* [Task item]: Rewrite all the entries below, switching every "chart" to "graph" and keeping everything else the same. Leave the pictures out of your answer.

* [Supplied data]:
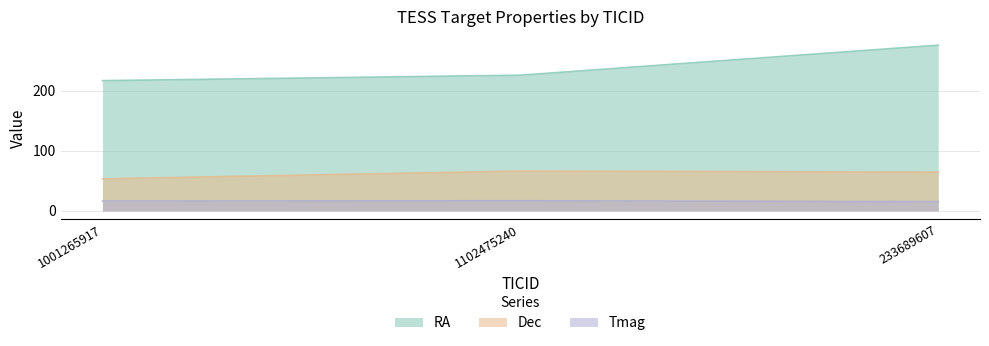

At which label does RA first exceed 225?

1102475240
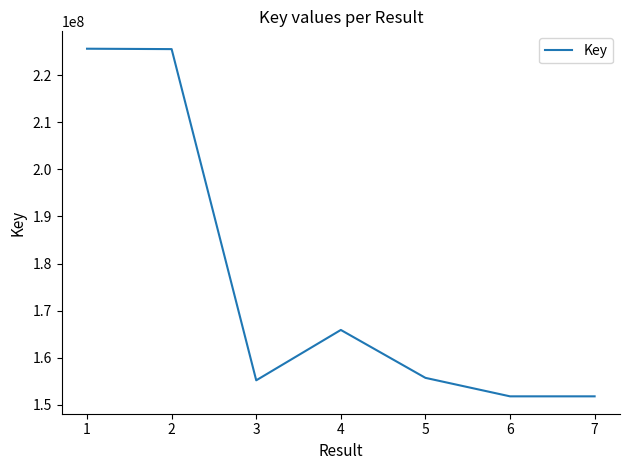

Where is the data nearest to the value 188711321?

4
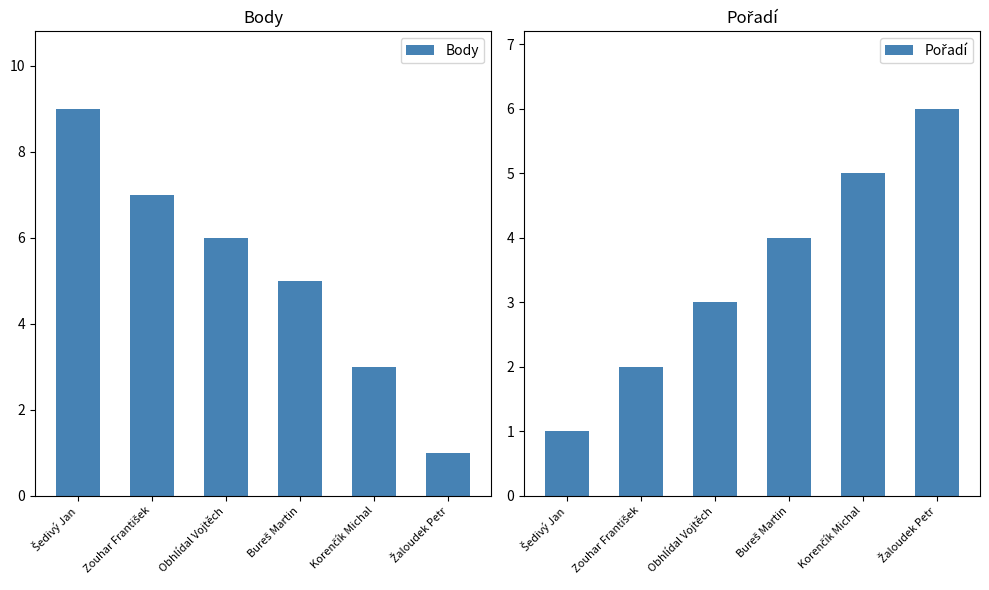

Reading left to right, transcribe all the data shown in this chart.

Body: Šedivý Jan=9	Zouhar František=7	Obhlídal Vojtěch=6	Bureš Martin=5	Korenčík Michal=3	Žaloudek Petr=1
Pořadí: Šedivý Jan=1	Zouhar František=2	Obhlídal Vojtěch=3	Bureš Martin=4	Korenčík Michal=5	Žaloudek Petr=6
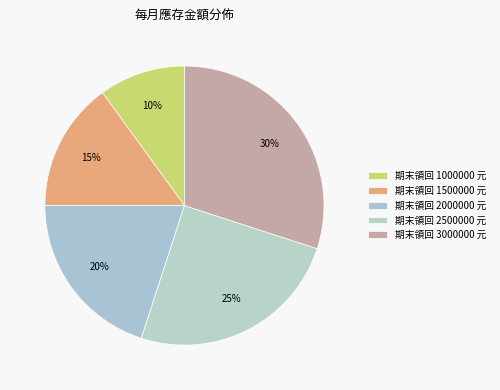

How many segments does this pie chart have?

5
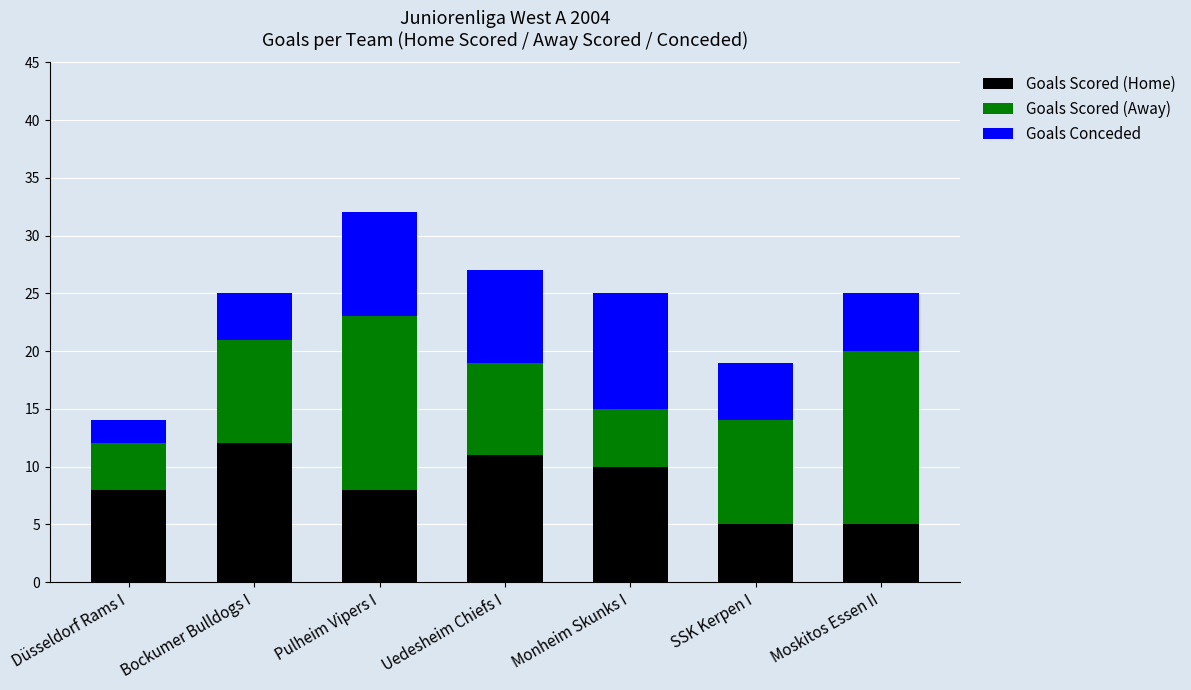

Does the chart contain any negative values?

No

* [Task output]:
At which label does RA first exceed 225?

1102475240

Where is the data nearest to the value 188711321?

4

Reading left to right, transcribe all the data shown in this graph.

Body: Šedivý Jan=9	Zouhar František=7	Obhlídal Vojtěch=6	Bureš Martin=5	Korenčík Michal=3	Žaloudek Petr=1
Pořadí: Šedivý Jan=1	Zouhar František=2	Obhlídal Vojtěch=3	Bureš Martin=4	Korenčík Michal=5	Žaloudek Petr=6

How many segments does this pie graph have?

5

Does the graph contain any negative values?

No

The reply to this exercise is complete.